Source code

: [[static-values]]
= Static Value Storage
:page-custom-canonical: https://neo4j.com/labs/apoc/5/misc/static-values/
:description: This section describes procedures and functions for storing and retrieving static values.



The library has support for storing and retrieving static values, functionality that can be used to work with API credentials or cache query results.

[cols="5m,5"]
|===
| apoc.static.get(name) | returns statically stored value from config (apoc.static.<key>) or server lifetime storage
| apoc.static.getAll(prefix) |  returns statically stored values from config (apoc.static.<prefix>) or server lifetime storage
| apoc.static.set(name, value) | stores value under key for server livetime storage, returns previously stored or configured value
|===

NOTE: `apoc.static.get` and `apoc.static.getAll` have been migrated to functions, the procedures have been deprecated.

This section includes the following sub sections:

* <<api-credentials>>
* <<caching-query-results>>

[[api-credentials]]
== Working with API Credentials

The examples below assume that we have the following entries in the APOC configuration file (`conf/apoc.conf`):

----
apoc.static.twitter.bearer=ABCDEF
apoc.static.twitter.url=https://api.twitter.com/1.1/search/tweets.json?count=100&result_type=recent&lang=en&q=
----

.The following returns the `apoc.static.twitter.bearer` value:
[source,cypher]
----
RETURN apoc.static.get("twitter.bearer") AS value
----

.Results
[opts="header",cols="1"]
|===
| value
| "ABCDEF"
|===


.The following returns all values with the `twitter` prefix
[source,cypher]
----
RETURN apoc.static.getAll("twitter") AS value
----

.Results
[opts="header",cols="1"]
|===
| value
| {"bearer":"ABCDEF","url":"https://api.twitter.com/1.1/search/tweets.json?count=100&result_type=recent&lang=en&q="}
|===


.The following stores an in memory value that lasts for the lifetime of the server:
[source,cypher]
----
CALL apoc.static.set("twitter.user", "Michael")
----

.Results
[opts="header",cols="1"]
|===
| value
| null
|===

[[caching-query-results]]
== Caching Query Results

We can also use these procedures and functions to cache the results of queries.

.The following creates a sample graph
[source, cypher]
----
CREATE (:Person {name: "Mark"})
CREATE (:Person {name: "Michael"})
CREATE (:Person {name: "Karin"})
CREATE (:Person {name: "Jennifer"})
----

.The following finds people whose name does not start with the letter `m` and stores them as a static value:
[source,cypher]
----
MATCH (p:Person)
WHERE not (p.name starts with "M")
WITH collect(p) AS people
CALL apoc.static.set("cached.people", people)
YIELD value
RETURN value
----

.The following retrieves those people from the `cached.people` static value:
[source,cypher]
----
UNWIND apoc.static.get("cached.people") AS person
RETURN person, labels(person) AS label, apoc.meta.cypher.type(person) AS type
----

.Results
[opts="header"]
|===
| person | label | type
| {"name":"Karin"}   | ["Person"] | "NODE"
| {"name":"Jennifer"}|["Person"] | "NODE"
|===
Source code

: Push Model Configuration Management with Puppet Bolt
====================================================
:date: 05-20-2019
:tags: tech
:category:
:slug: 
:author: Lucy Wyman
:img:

▬▬▬▬▬▬

◆ THE TASK
Using the records above as the source, restate each line verbatim.

◆ ANSWER TO THIS PROBLEM
Source code

: [[static-values]]
= Static Value Storage
:page-custom-canonical: https://neo4j.com/labs/apoc/5/misc/static-values/
:description: This section describes procedures and functions for storing and retrieving static values.



The library has support for storing and retrieving static values, functionality that can be used to work with API credentials or cache query results.

[cols="5m,5"]
|===
| apoc.static.get(name) | returns statically stored value from config (apoc.static.<key>) or server lifetime storage
| apoc.static.getAll(prefix) |  returns statically stored values from config (apoc.static.<prefix>) or server lifetime storage
| apoc.static.set(name, value) | stores value under key for server livetime storage, returns previously stored or configured value
|===

NOTE: `apoc.static.get` and `apoc.static.getAll` have been migrated to functions, the procedures have been deprecated.

This section includes the following sub sections:

* <<api-credentials>>
* <<caching-query-results>>

[[api-credentials]]
== Working with API Credentials

The examples below assume that we have the following entries in the APOC configuration file (`conf/apoc.conf`):

----
apoc.static.twitter.bearer=ABCDEF
apoc.static.twitter.url=https://api.twitter.com/1.1/search/tweets.json?count=100&result_type=recent&lang=en&q=
----

.The following returns the `apoc.static.twitter.bearer` value:
[source,cypher]
----
RETURN apoc.static.get("twitter.bearer") AS value
----

.Results
[opts="header",cols="1"]
|===
| value
| "ABCDEF"
|===


.The following returns all values with the `twitter` prefix
[source,cypher]
----
RETURN apoc.static.getAll("twitter") AS value
----

.Results
[opts="header",cols="1"]
|===
| value
| {"bearer":"ABCDEF","url":"https://api.twitter.com/1.1/search/tweets.json?count=100&result_type=recent&lang=en&q="}
|===


.The following stores an in memory value that lasts for the lifetime of the server:
[source,cypher]
----
CALL apoc.static.set("twitter.user", "Michael")
----

.Results
[opts="header",cols="1"]
|===
| value
| null
|===

[[caching-query-results]]
== Caching Query Results

We can also use these procedures and functions to cache the results of queries.

.The following creates a sample graph
[source, cypher]
----
CREATE (:Person {name: "Mark"})
CREATE (:Person {name: "Michael"})
CREATE (:Person {name: "Karin"})
CREATE (:Person {name: "Jennifer"})
----

.The following finds people whose name does not start with the letter `m` and stores them as a static value:
[source,cypher]
----
MATCH (p:Person)
WHERE not (p.name starts with "M")
WITH collect(p) AS people
CALL apoc.static.set("cached.people", people)
YIELD value
RETURN value
----

.The following retrieves those people from the `cached.people` static value:
[source,cypher]
----
UNWIND apoc.static.get("cached.people") AS person
RETURN person, labels(person) AS label, apoc.meta.cypher.type(person) AS type
----

.Results
[opts="header"]
|===
| person | label | type
| {"name":"Karin"}   | ["Person"] | "NODE"
| {"name":"Jennifer"}|["Person"] | "NODE"
|===
Source code

: Push Model Configuration Management with Puppet Bolt
====================================================
:date: 05-20-2019
:tags: tech
:category:
:slug: 
:author: Lucy Wyman
:img:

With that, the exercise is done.